### Textauszug ###
MIND CONTROL – MEHR ALS EINE KLETTERROUTE

Story | Im Herzen Kataloniens liegt Oliana. Die Kalkwand über dem namensgebenden Dorf in den Vorpyrenäen zieht Kletterbegeisterte aus aller Welt an. Der Kletter-Hotspot beherbergt einige der schwierigsten und berühmtesten Kletterrouten.Auch Chris Frick ist in Olianas Bann gezogen worden. Aber er verfolgt eine andere Mission als seine Gleichgesinnten – Chris saniert Kletterrouten. Sein Projekt: die Sanierung der ikonischen Route Mind Control. Eine Herzensangelegenheit, die eine verheerende Wendung nahm.
### Bereitgestellte Einträge ###
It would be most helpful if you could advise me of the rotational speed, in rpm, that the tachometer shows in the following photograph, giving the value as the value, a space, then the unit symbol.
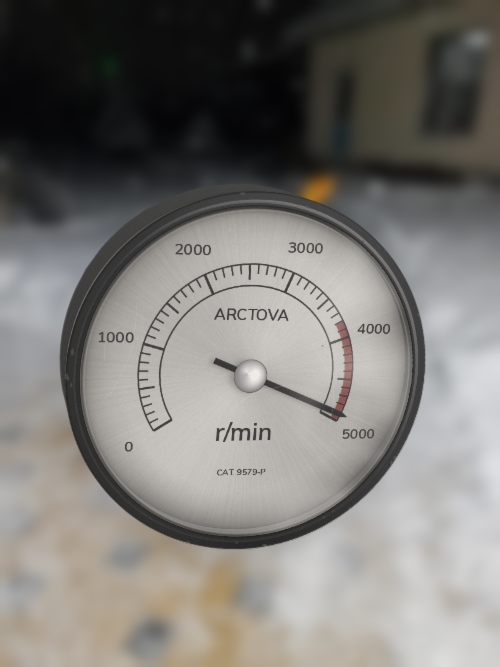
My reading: 4900 rpm
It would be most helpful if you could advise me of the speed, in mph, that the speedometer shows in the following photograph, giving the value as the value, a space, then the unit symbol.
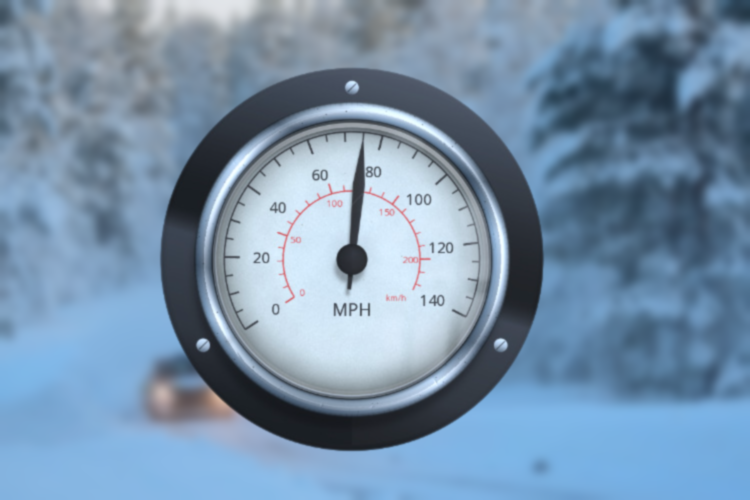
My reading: 75 mph
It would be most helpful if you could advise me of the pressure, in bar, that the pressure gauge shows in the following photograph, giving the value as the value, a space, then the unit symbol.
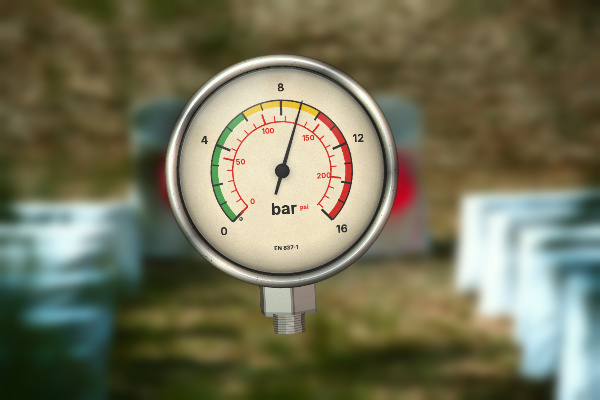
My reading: 9 bar
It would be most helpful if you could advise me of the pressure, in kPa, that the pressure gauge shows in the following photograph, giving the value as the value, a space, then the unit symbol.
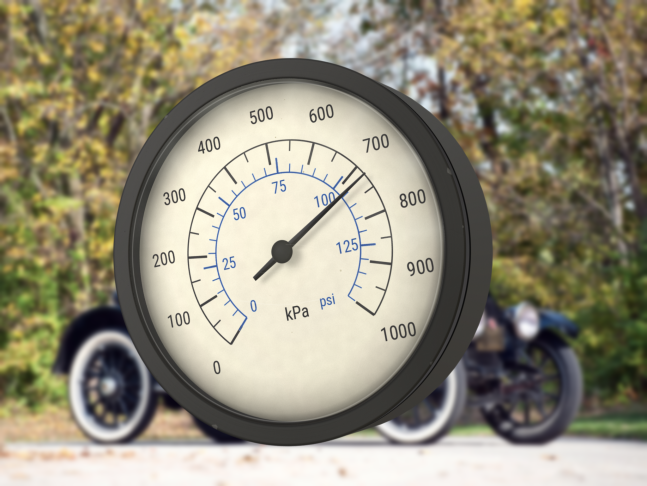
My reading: 725 kPa
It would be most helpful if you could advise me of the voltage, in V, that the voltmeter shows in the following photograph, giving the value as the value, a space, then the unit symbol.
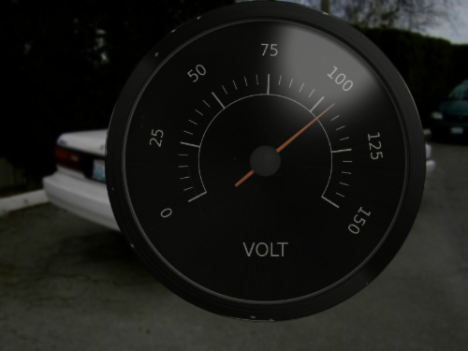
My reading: 105 V
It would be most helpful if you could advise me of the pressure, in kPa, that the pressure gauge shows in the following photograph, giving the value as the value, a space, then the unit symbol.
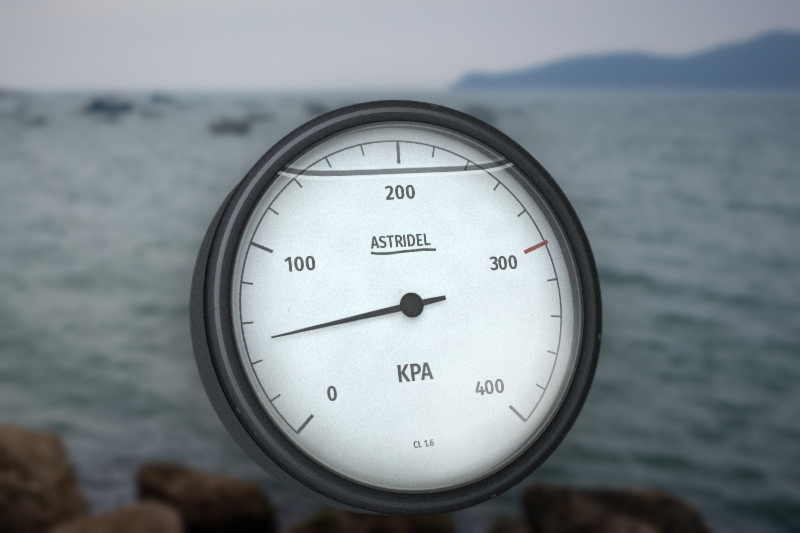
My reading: 50 kPa
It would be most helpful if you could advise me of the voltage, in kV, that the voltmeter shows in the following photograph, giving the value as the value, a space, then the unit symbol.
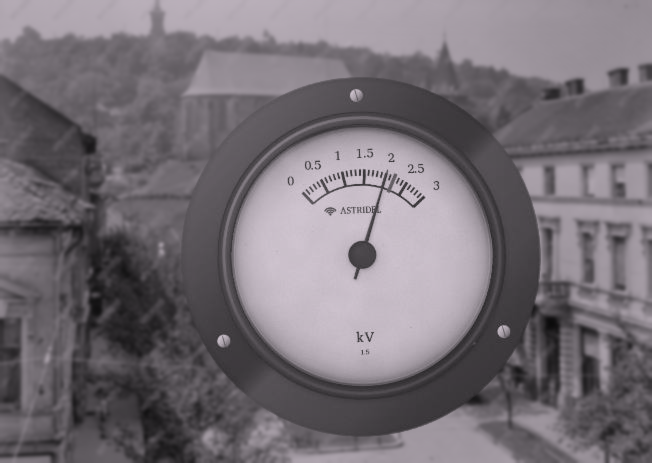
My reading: 2 kV
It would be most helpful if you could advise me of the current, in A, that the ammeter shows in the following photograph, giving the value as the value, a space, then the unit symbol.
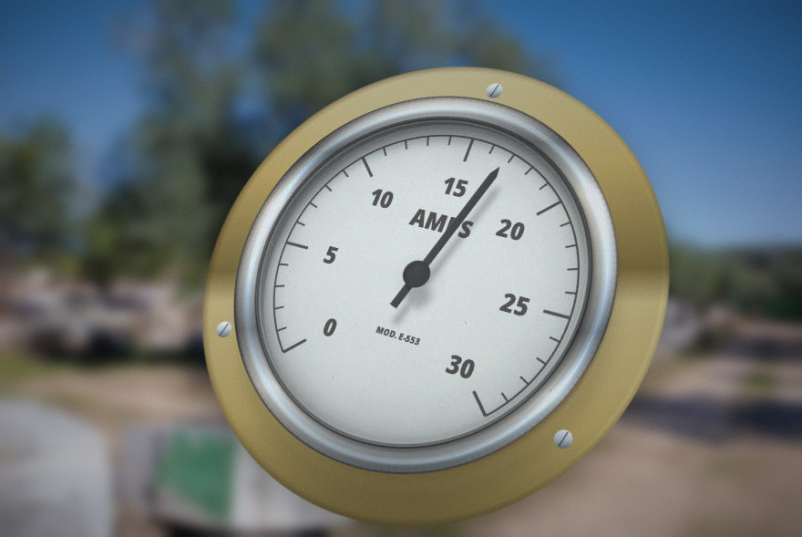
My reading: 17 A
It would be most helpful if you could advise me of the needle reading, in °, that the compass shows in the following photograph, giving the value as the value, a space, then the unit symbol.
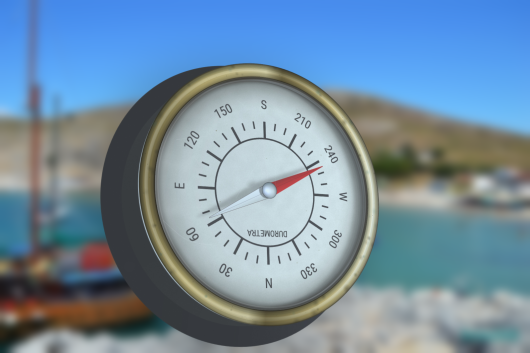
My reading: 245 °
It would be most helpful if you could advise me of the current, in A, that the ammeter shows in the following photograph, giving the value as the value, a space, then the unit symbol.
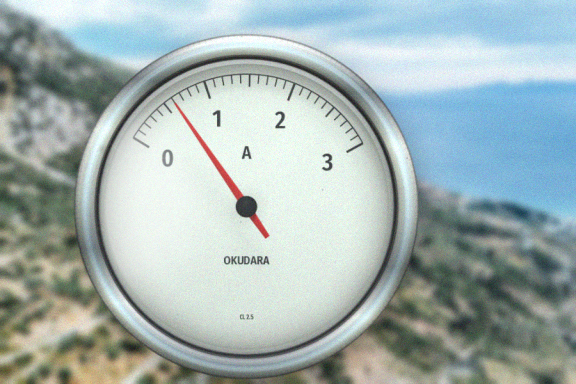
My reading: 0.6 A
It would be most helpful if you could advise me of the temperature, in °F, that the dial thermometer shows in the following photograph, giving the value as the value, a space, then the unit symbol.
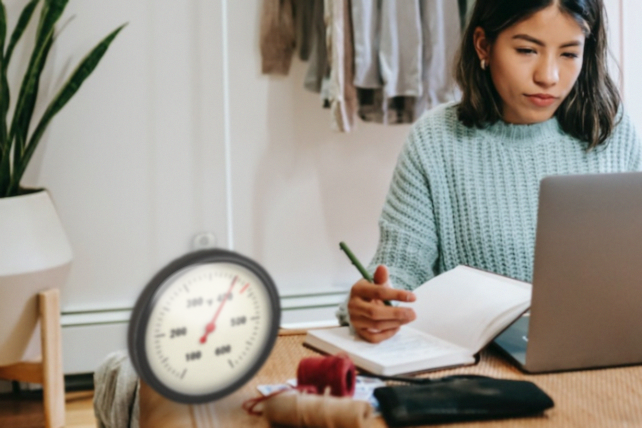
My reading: 400 °F
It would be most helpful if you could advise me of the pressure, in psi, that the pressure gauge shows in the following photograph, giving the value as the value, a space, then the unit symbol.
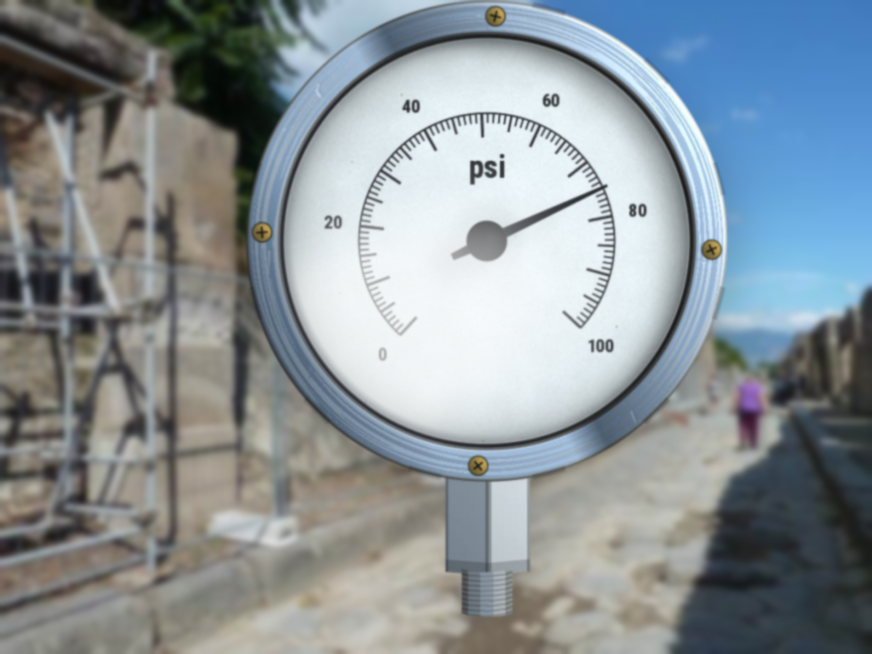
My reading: 75 psi
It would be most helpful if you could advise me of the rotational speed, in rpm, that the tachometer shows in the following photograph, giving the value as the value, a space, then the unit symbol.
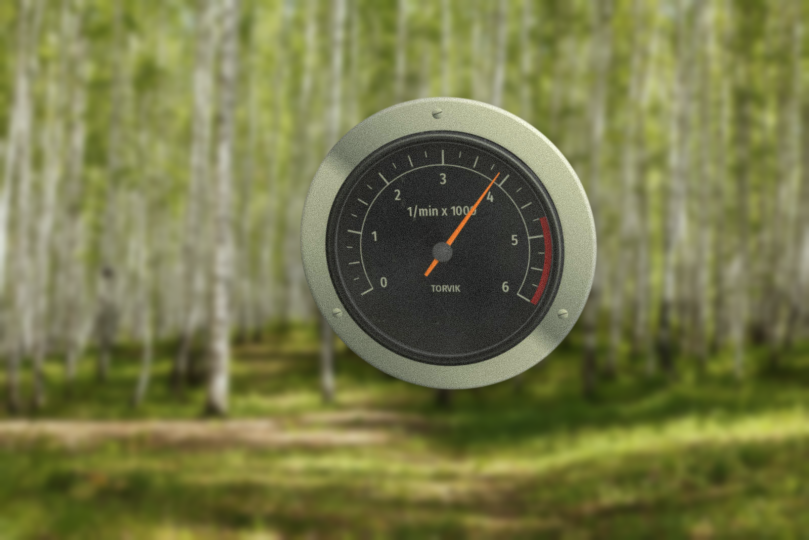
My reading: 3875 rpm
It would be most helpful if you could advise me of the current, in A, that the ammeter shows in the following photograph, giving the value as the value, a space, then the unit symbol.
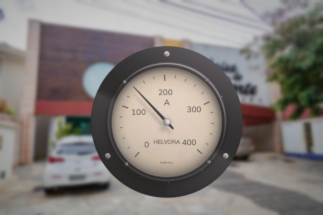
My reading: 140 A
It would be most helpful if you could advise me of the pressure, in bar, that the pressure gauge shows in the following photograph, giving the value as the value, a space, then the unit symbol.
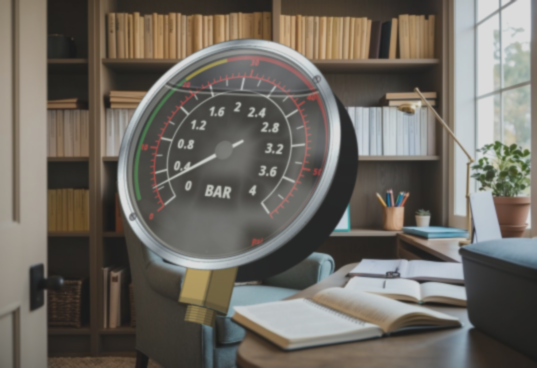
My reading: 0.2 bar
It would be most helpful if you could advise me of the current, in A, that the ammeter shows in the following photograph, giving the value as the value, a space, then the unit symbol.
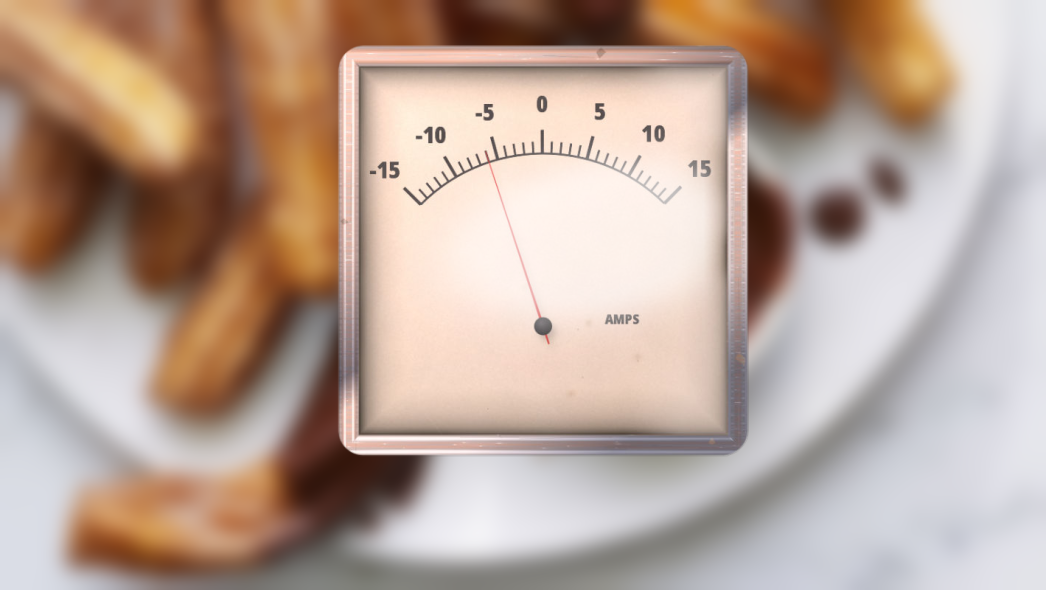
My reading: -6 A
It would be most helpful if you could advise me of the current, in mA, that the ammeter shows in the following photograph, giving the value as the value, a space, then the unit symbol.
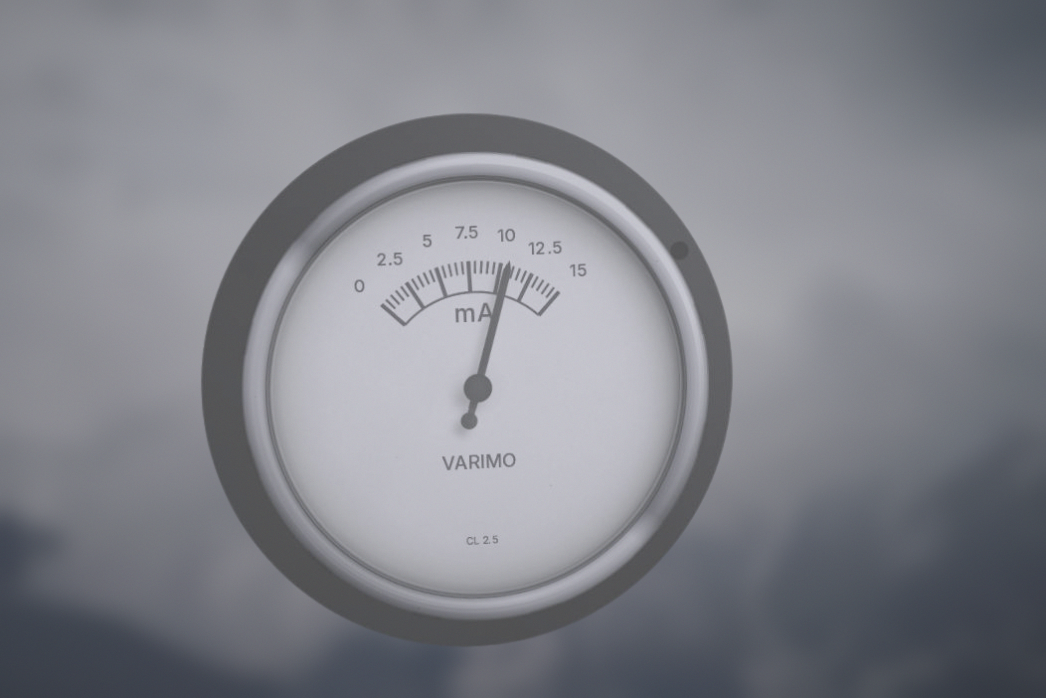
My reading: 10.5 mA
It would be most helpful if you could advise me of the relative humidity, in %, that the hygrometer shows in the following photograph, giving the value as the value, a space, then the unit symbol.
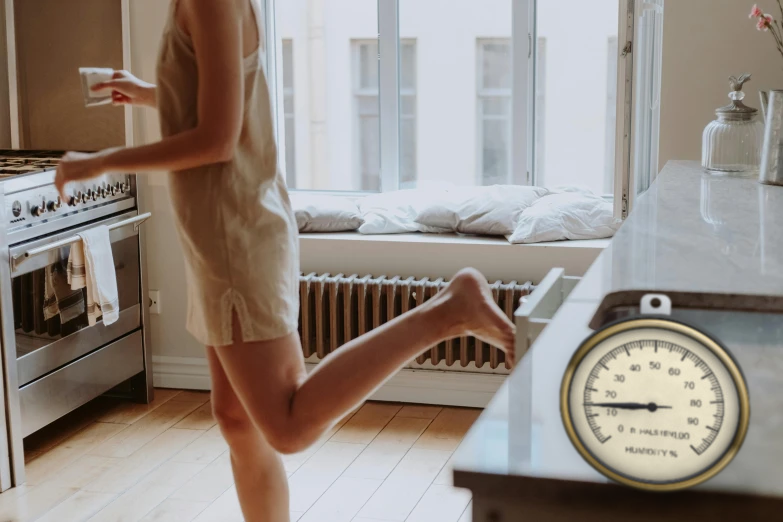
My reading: 15 %
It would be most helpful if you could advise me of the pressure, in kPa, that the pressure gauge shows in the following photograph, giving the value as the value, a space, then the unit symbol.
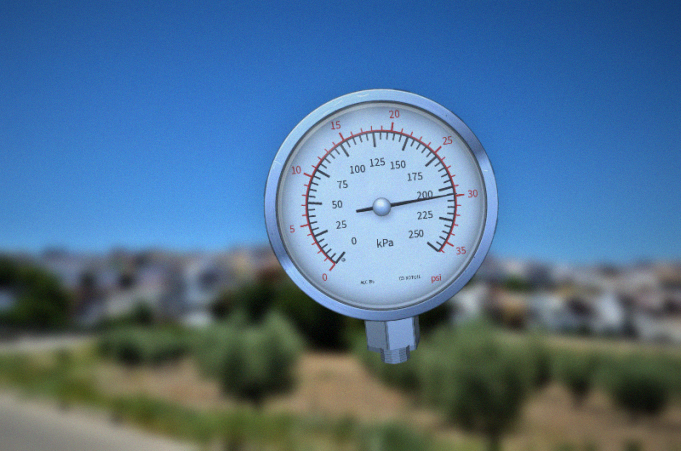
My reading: 205 kPa
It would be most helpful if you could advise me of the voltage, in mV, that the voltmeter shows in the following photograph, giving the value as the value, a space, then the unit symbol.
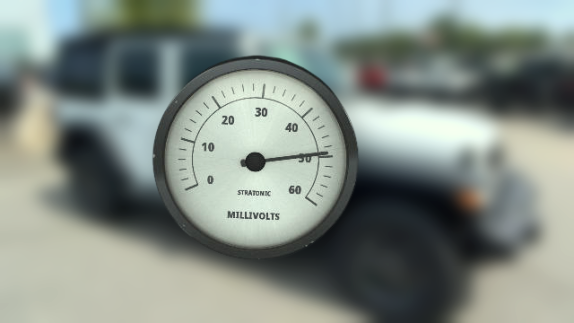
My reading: 49 mV
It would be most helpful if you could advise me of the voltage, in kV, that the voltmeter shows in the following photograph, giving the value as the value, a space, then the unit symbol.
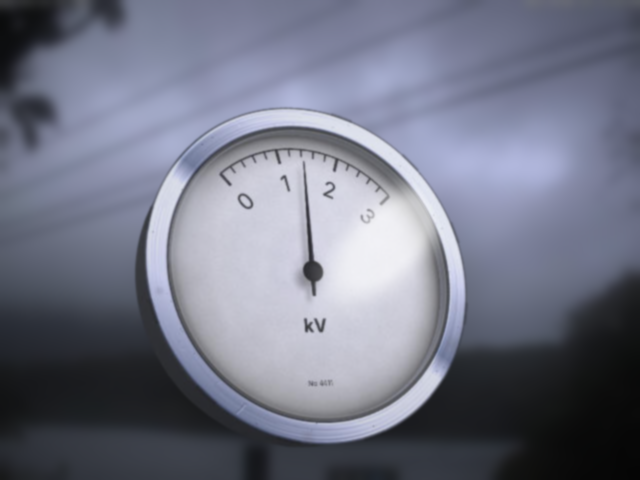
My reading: 1.4 kV
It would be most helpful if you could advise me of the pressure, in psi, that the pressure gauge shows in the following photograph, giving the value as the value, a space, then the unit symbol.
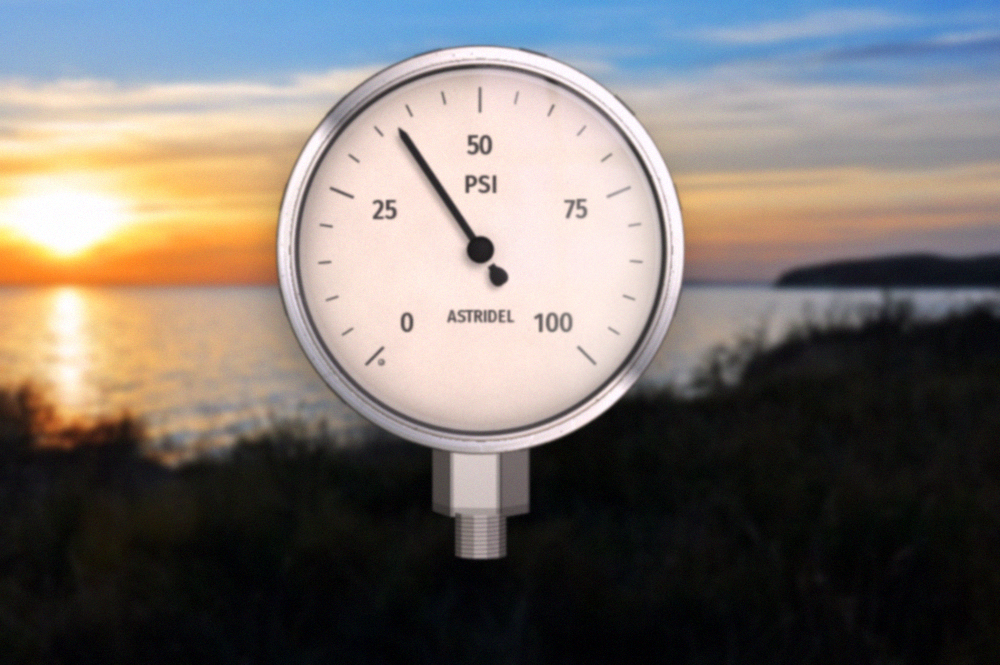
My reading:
###
Aufgabenbeschreibung
Nenne alle geografischen Namen aus dem Textauszug über die Kletterroute Mind Control. Gib sie in der Form an, in der sie im Textauszug stehen, und jeden nur einmal.

Antwortfeld
Kataloniens, Oliana, Vorpyrenäen